What to produce » Present the part of these records that opens with the line containing "name author: (Fisch. & C.A. Mey.) Tzvelev" and closes with the line containing "locality: Springy swales, North Woodstock." as a two-column CSV with the columns field and value. Give one row per line, with each entry in its own quoted field and any line breaks replaced by spaces.

Source data »
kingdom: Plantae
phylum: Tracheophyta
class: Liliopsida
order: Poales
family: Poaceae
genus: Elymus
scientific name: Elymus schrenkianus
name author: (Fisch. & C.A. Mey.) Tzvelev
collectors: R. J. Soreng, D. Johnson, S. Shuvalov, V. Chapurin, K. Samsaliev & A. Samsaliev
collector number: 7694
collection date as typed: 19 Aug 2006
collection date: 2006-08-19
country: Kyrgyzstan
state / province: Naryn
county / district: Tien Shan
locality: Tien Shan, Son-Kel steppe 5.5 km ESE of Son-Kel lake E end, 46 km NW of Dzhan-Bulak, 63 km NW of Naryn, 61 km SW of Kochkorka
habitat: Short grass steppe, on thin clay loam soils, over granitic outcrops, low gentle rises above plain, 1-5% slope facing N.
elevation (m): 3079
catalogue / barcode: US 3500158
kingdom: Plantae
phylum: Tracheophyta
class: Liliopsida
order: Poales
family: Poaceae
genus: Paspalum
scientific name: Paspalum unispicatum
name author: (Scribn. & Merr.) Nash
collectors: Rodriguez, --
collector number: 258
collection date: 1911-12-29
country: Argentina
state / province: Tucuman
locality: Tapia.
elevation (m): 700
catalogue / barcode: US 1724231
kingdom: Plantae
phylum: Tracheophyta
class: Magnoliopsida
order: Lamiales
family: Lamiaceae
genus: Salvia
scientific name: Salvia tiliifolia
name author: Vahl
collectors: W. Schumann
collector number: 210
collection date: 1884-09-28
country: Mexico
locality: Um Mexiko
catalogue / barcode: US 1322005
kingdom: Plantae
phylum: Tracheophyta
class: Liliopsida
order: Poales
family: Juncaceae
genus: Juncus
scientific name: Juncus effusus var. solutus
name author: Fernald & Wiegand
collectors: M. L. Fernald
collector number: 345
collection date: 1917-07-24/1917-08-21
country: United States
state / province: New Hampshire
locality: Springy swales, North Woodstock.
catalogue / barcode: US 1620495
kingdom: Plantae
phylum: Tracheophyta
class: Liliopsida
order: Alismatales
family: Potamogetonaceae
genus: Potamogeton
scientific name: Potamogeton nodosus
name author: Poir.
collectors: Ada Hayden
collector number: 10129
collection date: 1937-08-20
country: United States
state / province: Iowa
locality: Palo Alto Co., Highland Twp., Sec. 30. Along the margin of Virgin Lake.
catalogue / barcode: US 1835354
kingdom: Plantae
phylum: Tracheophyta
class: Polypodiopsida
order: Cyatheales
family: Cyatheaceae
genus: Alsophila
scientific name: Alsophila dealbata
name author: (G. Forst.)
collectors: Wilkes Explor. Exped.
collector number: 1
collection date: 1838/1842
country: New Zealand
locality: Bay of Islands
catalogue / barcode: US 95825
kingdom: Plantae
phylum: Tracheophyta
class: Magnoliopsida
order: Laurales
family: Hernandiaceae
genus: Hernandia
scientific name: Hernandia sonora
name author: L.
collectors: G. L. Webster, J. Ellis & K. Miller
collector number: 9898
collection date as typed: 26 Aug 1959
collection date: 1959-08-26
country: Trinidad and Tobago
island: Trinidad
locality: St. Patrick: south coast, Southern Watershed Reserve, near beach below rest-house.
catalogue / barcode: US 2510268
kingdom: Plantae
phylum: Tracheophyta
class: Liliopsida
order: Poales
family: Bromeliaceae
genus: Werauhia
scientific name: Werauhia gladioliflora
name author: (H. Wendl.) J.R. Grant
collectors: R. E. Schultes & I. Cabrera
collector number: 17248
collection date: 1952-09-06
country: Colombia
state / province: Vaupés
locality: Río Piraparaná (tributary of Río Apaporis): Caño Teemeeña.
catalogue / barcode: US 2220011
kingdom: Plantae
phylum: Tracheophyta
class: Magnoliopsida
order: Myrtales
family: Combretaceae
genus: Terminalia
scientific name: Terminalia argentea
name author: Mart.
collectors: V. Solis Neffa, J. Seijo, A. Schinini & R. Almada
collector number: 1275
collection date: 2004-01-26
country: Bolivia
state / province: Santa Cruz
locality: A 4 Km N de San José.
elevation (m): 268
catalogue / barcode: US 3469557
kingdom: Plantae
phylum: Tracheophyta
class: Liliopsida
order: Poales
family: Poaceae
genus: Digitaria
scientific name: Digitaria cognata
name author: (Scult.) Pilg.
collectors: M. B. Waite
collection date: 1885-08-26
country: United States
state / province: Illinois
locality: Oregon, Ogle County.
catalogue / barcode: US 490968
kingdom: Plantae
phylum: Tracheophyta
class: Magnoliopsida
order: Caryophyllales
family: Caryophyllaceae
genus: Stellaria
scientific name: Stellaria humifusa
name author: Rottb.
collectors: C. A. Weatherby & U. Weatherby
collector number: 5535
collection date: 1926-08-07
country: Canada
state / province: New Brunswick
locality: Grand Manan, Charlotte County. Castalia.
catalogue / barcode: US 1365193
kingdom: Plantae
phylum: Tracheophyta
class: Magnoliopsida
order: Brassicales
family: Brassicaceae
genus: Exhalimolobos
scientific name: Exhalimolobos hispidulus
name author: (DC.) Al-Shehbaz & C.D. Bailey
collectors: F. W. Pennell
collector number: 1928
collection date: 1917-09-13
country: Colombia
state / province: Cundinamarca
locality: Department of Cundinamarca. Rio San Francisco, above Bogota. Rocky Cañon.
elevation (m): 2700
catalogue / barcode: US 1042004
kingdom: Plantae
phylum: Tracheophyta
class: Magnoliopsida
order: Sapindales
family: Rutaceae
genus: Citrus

Task result »
field,value
"name author:","(Fisch. & C.A. Mey.) Tzvelev"
"collectors:","R. J. Soreng, D. Johnson, S. Shuvalov, V. Chapurin, K. Samsaliev & A. Samsaliev"
"collector number:","7694"
"collection date as typed:","19 Aug 2006"
"collection date:","2006-08-19"
"country:","Kyrgyzstan"
"state / province:","Naryn"
"county / district:","Tien Shan"
"locality:","Tien Shan, Son-Kel steppe 5.5 km ESE of Son-Kel lake E end, 46 km NW of Dzhan-Bulak, 63 km NW of Naryn, 61 km SW of Kochkorka"
"habitat:","Short grass steppe, on thin clay loam soils, over granitic outcrops, low gentle rises above plain, 1-5% slope facing N."
"elevation (m):","3079"
"catalogue / barcode:","US 3500158"
"kingdom:","Plantae"
"phylum:","Tracheophyta"
"class:","Liliopsida"
"order:","Poales"
"family:","Poaceae"
"genus:","Paspalum"
"scientific name:","Paspalum unispicatum"
"name author:","(Scribn. & Merr.) Nash"
"collectors:","Rodriguez, --"
"collector number:","258"
"collection date:","1911-12-29"
"country:","Argentina"
"state / province:","Tucuman"
"locality:","Tapia."
"elevation (m):","700"
"catalogue / barcode:","US 1724231"
"kingdom:","Plantae"
"phylum:","Tracheophyta"
"class:","Magnoliopsida"
"order:","Lamiales"
"family:","Lamiaceae"
"genus:","Salvia"
"scientific name:","Salvia tiliifolia"
"name author:","Vahl"
"collectors:","W. Schumann"
"collector number:","210"
"collection date:","1884-09-28"
"country:","Mexico"
"locality:","Um Mexiko"
"catalogue / barcode:","US 1322005"
"kingdom:","Plantae"
"phylum:","Tracheophyta"
"class:","Liliopsida"
"order:","Poales"
"family:","Juncaceae"
"genus:","Juncus"
"scientific name:","Juncus effusus var. solutus"
"name author:","Fernald & Wiegand"
"collectors:","M. L. Fernald"
"collector number:","345"
"collection date:","1917-07-24/1917-08-21"
"country:","United States"
"state / province:","New Hampshire"
"locality:","Springy swales, North Woodstock."